積もった雪で発電できる? 進む実証実験…融雪に活用で「一石二鳥」 東京都心でも積雪
2月5日から6日にかけて関東地方では大雪となり、東京都心でも8cmの積雪を記録した。「積もった雪」を利用して発電を行う「積雪発電」と呼ばれる仕組みの実証実験が進んでいる。(経済部 渡邊 翔)
2023年12月から2024年1月にかけ、「積雪発電」の実証実験が行われたのは北海道ニセコエリア・倶知安町にあるスキー場だ。スキー場を運営する東急不動産と青森県のIT企業フォルテ、さらに電気通信大学の研究者が共同で実施した。
■雪とボイラーの「温度差」を利用して…
積雪を使ってどのように発電をするのか。
発電機の中には、雪で冷やされた「低温部分」と、北海道産の木材チップを燃やすバイオマスボイラーを使った「高温部分」がある。この2つの部分の温度差によって磁石が上下にピストン運動し、電気が発生するという仕組みだ。発電の際にできる熱は、雪を溶かす「融雪」に活用。豪雪地帯の屋根の雪下ろしなどで転落・けがをするような事態も防げるという。
■スキー場のLED照明15台分を
実証実験施設で使われた発電機では、最大1200ワット(1.2kW)の出力が可能。
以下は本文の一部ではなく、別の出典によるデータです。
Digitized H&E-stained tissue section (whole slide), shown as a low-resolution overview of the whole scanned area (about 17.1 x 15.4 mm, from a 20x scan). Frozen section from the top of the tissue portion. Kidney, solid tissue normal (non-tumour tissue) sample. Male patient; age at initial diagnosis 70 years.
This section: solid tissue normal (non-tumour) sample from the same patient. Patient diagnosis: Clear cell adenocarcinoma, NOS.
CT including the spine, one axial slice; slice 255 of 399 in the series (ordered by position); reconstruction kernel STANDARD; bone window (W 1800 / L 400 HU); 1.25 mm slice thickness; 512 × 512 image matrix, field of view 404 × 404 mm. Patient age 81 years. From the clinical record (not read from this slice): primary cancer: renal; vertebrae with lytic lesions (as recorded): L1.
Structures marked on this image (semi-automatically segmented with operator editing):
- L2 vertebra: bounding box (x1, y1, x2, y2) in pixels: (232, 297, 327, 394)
これは1日発電を続けた場合、スキー場のLED照明15台を1日6時間動かせる電力に相当するという。
■元々は「雪を溶かす手段を…」
実験に関わる東急不動産の担当者は、「元々はスキー場施設内の歩道や駐車場に積もった雪を溶かす手段を考えていた」と話す。
積雪発電は、大規模な発電所のような電力量を生み出すわけではないというが、それでも雪を溶かす手段に発電という「副産物」がついてくるこの仕組みは、一石二鳥というわけだ。
実証実験を行った3者は今後、豪雪地帯などで雪を資源として使う再生エネルギー供給源として積雪発電の実用化を目指す。